Travail demandé:
a - Répondez à ces questions d'après l'entretien avec Dorgeles Nene :
(i) Quel âge a Dorgeles Nene ?
(ii) Quel métier voulait-il faire quand il était plus petit ?
(iii) Dans quel club a-t-il joué avec coach Tyson ?
b - Traduisez en anglais cette phrase de l'entretien avec Dorgeles Nene : « On jouait sans chaussure, avec des rêves, mais avant tout avec cette passion du foot. »

Texte proposé:
+ + + +
Largement favori à Salzbourg (4 défaites en 5 matchs, 15 buts encaissés), Paris doit enfin prendre des points pour éviter le fiasco total en Ligue des champions. Pour empêcher une nouvelle désillusion, il vaudrait mieux surveiller attentivement Dorgeles Nene, virevoltant malien de 21 ans en pleine progression.
Dorgeles, tu vas affronter le PSG, l’Atlético de Madrid et le Real Madrid lors des trois prochaines journées de C1. Ça veut dire quoi de ton parcours ? Ça veut dire beaucoup ! J’ai commencé au quartier, on ne s’attendait pas à jouer contre des grandes équipes. On y croyait, mais bon… Quand tu es jeune, tu joues surtout pour le plaisir. Mais croiser ce genre d’équipes, tu es plus qu’heureux.
Tu dis que tu y croyais : tu rêvais de foot à l’école dans ta jeunesse ? Avant, plus petit, quand on me demandait le métier de mes rêves, je disais que je voulais être pilote d’avion.
Quels souvenirs gardes-tu de cette enfance ? J’ai grandi en Côte d’Ivoire. Je suis resté là-bas longtemps. J’avais l’école, mais dès qu’il y avait les vacances, ce n’était que le foot. J’ai commencé à jouer au complexe sportif Jesse Jackson à Abidjan (plus précisément à Yopougon, NDLR). On jouait sans chaussure, avec des rêves, mais avant tout avec cette passion du foot. J’ai connu plusieurs équipes, avant de rester avec quelqu’un que je remercie encore : coach Tyson, au club de Majestic. Il m’a pris sous son aile. C’est lui qui m’a envoyé au Mali ensuite. Il m’a beaucoup éduqué, il était là pour nous.
+ + + +
Données fournies:
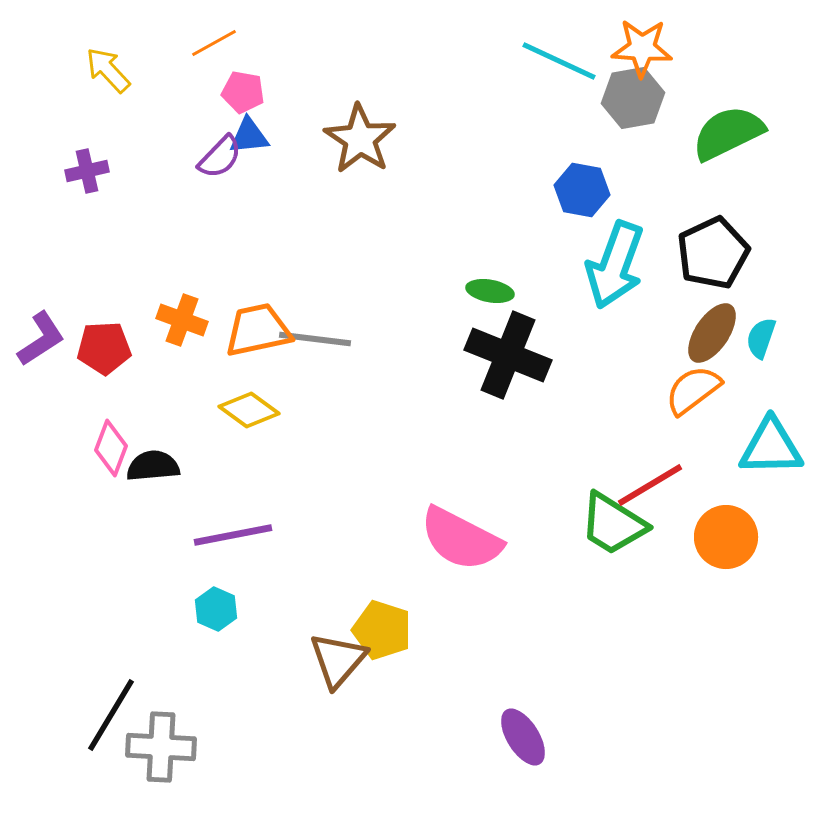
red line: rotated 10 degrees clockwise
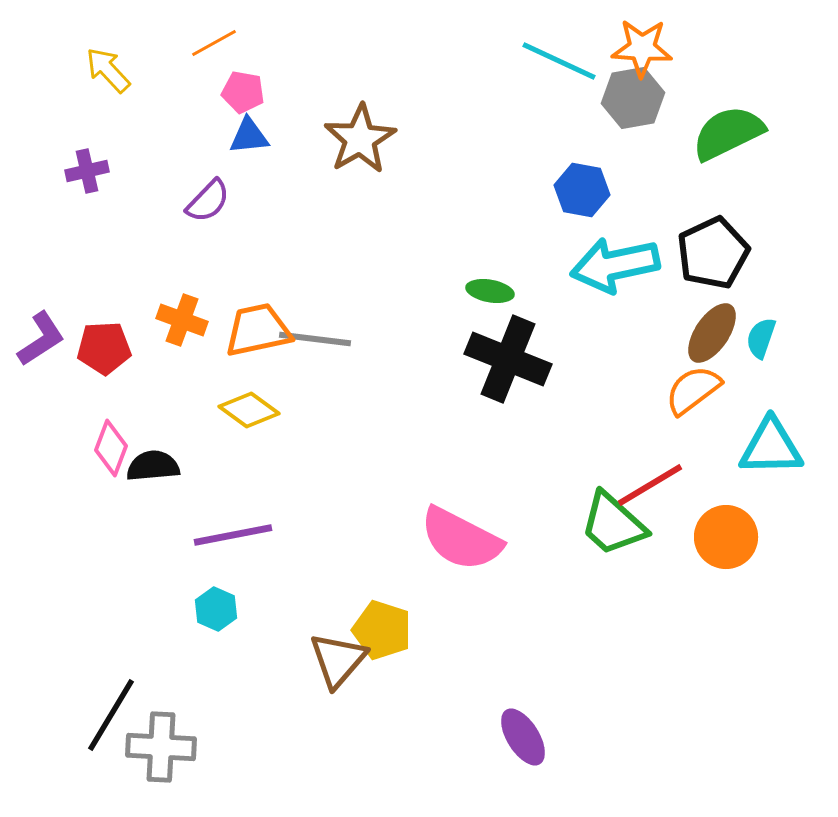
brown star: rotated 8 degrees clockwise
purple semicircle: moved 12 px left, 44 px down
cyan arrow: rotated 58 degrees clockwise
black cross: moved 4 px down
green trapezoid: rotated 10 degrees clockwise
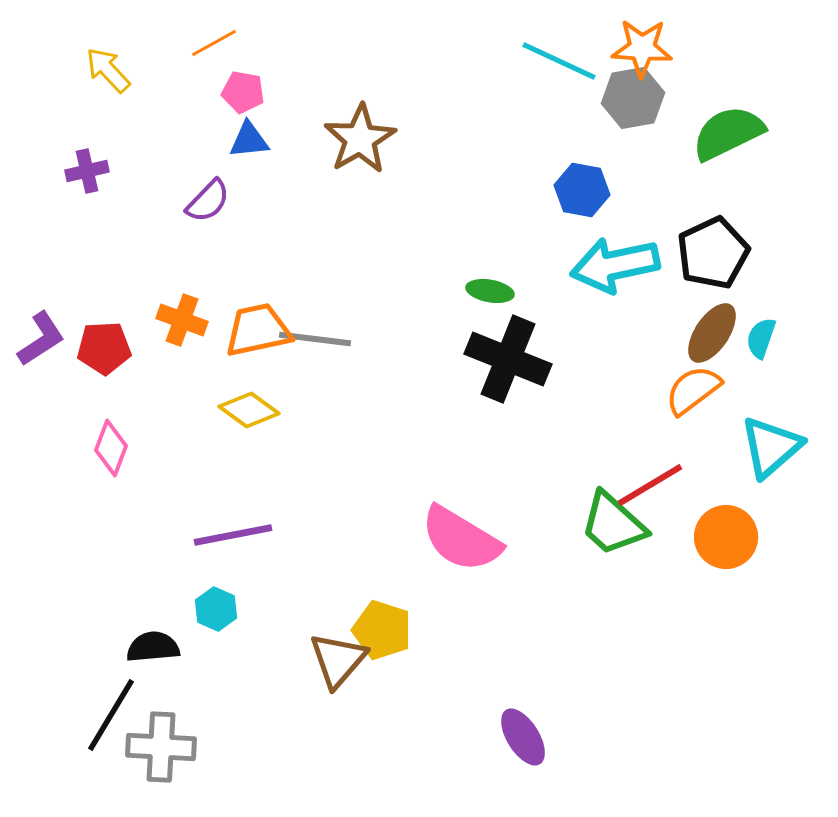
+ + + +
Réponses attendues:
a -
(i) 21 ans.
(ii) Pilote d'avion.
(iii) Au club de Majestic.

b - We played without shoes, with dreams, but above all with that passion for soccer.